Há muitos meses que nossa equipe perdeu o limite de horários de trabalho, os finais de semana e as férias. Trabalhamos o quanto é necessário até o limite de nossas forças e das queixas de nossas famílias. Esse esforço é recompensado quando recebemos as fotos da vacinação de nossos colegas, dos pais de nossos amigos, das pessoas morando em regiões afastadas, como aldeias indígenas e comunidades quilombolas. Fica sempre a dúvida: mas será que a vacina está dando certo? E aí vêm as estatísticas das autoridades de saúde, não só do Brasil, mas de outros países, mostrando a tendência de queda dos casos graves de Covid-19 entre aqueles que foram vacinados primeiro. Essa tendência acontece até nos mais idosos em regiões em que a temida variante P.1 do vírus está cobrando cada dia mais vítimas. Aí penso que mais netos poderão escutar as histórias de seus avós, graças ao nosso trabalho.
Para poder ir além e avaliar de forma mais precisa como a vacina protege de forma coletiva, estamos fazendo um estudo na cidade de Serrana, no interior de São Paulo. No começo, o mantivemos em segredo, mesmo dentro do Butantan, e demos o codinome de “Projeto S”, que conservamos até hoje. Queremos entender qual é a efetividade da vacina na diminuição da transmissão do vírus em uma população. É possível controlar mais facilmente esse tipo de doença por transmissão respiratória em lugares que são ilhas, como Nova Zelândia, Austrália, Taiwan e até mesmo Israel, espécie de ilha geopolítica no Oriente Médio.
Serrana, no entanto, é uma “cidade-dormitório”, boa parte de seus moradores trabalham em Ribeirão Preto. Isso é interessante para entendermos como a vacina consegue resistir à constante exposição das pessoas ao vírus através do contato com municípios ao redor. Esse trabalho, em parceria com a USP Ribeirão Preto, coincide com a chegada da variante P.1, conhecida por ser mais transmissível e que já predomina na região.
O que já ficou demonstrado é o alto nível de aceitabilidade. Houve muitos receios sobre se a população estaria disposta a aceitar a CoronaVac após tantos questionamentos infundados por causa da origem chinesa da vacina. E o que ficou provado é que as pessoas estão ansiosas para serem imunizadas. Um total de 27.621 voluntários receberam a primeira dose, o que representa 97,3% da população-alvo da vacinação no município, formada pelos moradores acima de 18 anos, com exceção de gestantes, lactantes e pessoas com comorbidades.
Numa situação de emergência de saúde pública como a que enfrentamos hoje, é fundamental entender como funciona a proteção coletiva pela vacina com a epidemia em curso.
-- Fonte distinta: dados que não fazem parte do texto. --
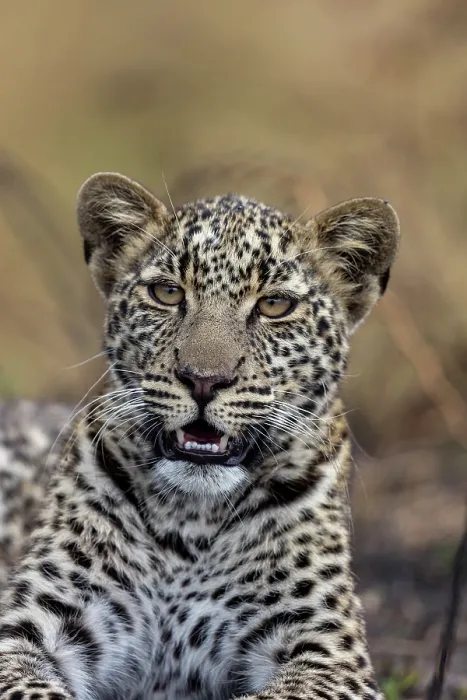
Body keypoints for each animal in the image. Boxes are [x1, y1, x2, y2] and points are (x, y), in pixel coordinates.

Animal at [0, 171, 400, 700]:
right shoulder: (27, 629)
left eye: (274, 305)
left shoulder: (327, 654)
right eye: (168, 293)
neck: (190, 522)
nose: (204, 380)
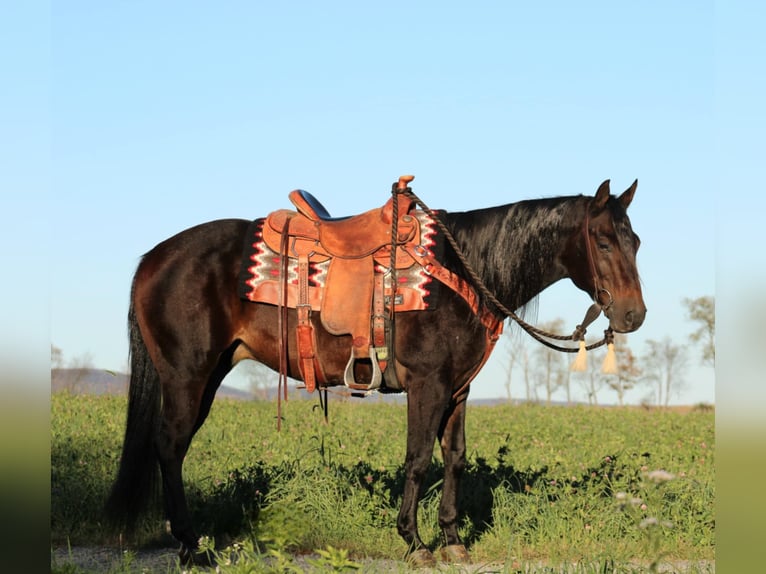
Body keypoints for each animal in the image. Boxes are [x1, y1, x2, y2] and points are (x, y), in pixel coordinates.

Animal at [105, 179, 648, 568]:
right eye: (602, 241)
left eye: (636, 241)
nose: (633, 315)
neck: (464, 272)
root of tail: (154, 258)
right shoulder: (427, 385)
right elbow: (418, 458)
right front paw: (415, 541)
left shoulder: (459, 389)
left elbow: (454, 458)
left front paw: (452, 539)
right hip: (187, 377)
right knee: (170, 446)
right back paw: (191, 546)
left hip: (208, 375)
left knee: (171, 448)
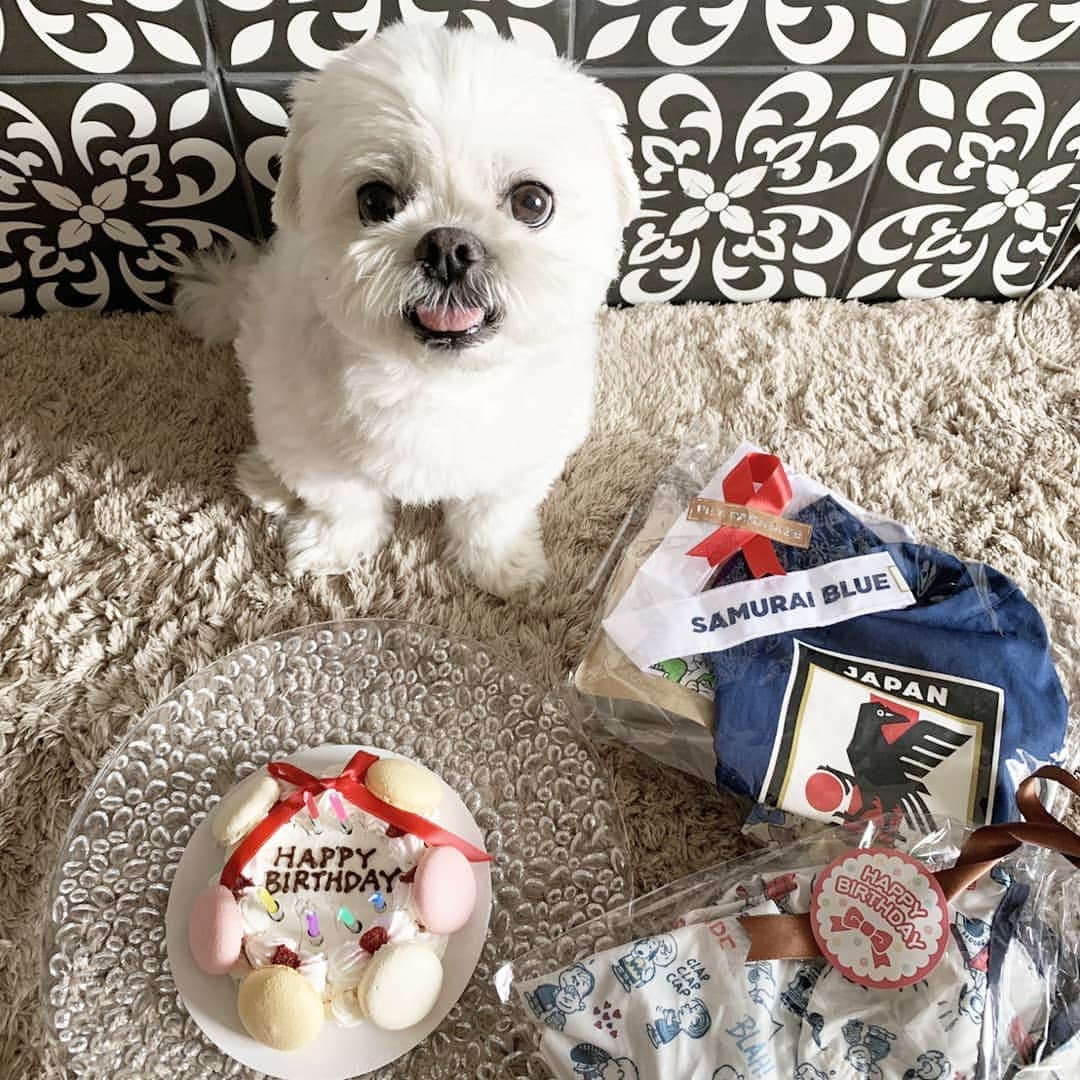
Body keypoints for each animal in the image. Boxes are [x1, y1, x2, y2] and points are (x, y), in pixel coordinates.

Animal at [172, 23, 635, 600]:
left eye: (532, 202)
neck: (437, 384)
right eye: (376, 201)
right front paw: (332, 550)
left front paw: (502, 569)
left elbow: (491, 517)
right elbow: (344, 505)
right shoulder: (316, 453)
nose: (448, 247)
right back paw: (266, 481)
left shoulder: (521, 459)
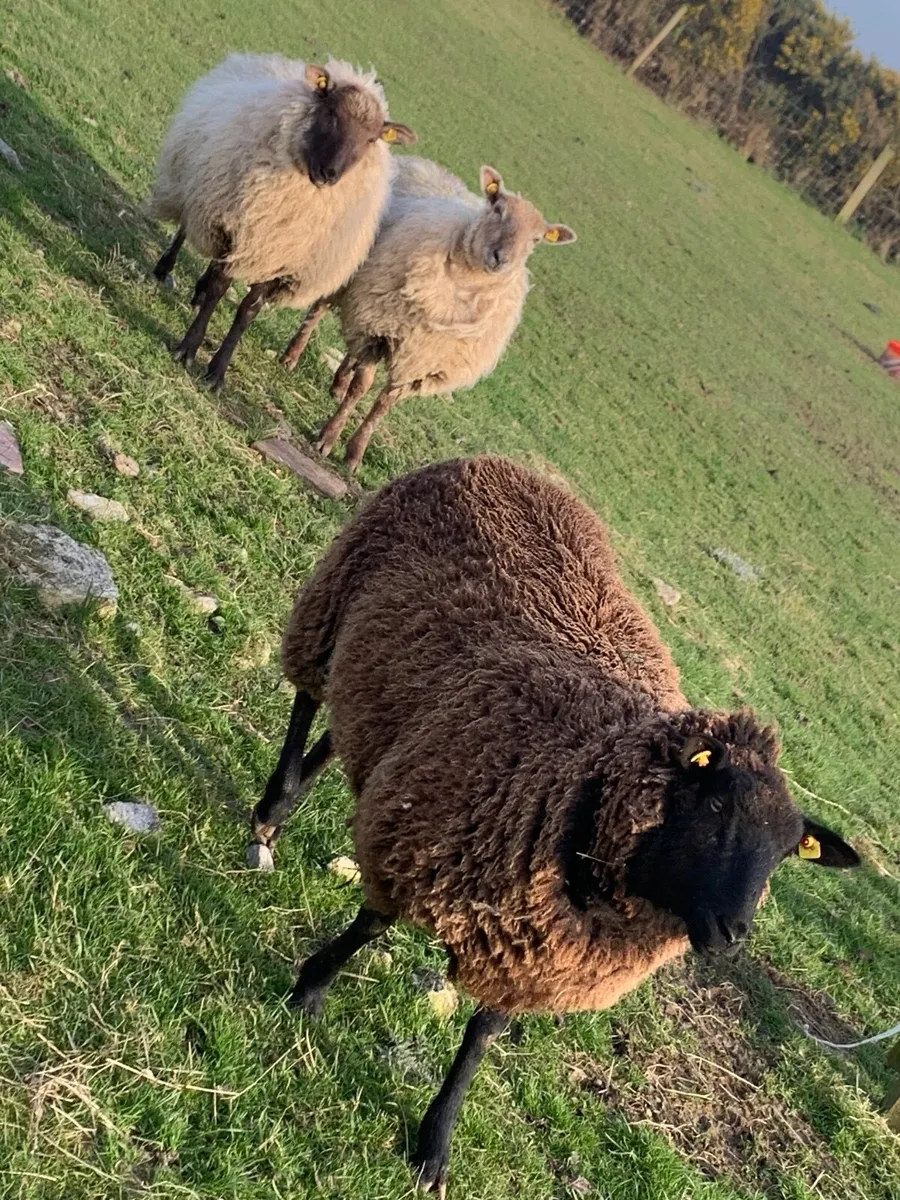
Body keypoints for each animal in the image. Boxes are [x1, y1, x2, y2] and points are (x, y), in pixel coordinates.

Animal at [147, 53, 416, 389]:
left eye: (371, 139)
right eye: (332, 114)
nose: (330, 174)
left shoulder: (277, 252)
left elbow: (248, 311)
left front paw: (218, 372)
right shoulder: (237, 227)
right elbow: (219, 290)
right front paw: (188, 349)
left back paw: (198, 290)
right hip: (199, 184)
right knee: (184, 226)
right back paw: (164, 269)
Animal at [250, 455, 860, 1195]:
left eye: (784, 855)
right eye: (716, 806)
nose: (733, 934)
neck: (584, 778)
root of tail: (501, 464)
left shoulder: (540, 954)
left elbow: (481, 1036)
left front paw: (435, 1146)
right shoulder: (421, 840)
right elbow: (370, 927)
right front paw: (308, 992)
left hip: (397, 683)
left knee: (348, 728)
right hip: (334, 598)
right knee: (309, 698)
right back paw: (271, 812)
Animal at [280, 158, 576, 471]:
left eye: (536, 239)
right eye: (498, 209)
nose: (500, 259)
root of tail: (422, 163)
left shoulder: (419, 359)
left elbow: (383, 405)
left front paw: (354, 453)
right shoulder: (381, 329)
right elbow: (361, 387)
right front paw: (328, 437)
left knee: (352, 348)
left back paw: (338, 383)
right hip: (349, 265)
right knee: (318, 310)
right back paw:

Para isso, é preciso realizar estudos como o de Serrana. Só com esse tipo de informação podemos cogitar abrir mão, no futuro, de outras medidas de proteção contra a Covid-19, como o distanciamento social ou o uso de máscaras. O estudo teve início em fevereiro, e a nossa expectativa é que, em meados de maio, saiam os primeiros resultados.
Nós, cientistas do mundo todo, continuamos trabalhando para conter esta pandemia. Não temos a expectativa de erradicar esse novo coronavírus, mas de reduzir seu impacto a níveis que permitam que possamos voltar a frequentar a casa de nossos amigos e familiares, conhecer novas pessoas e abraçar uns aos outros. A gente também sente falta dessa proximidade, mas ainda precisamos de um pouco mais de tempo e da colaboração de todos para reduzir o sofrimento causado por essa doença.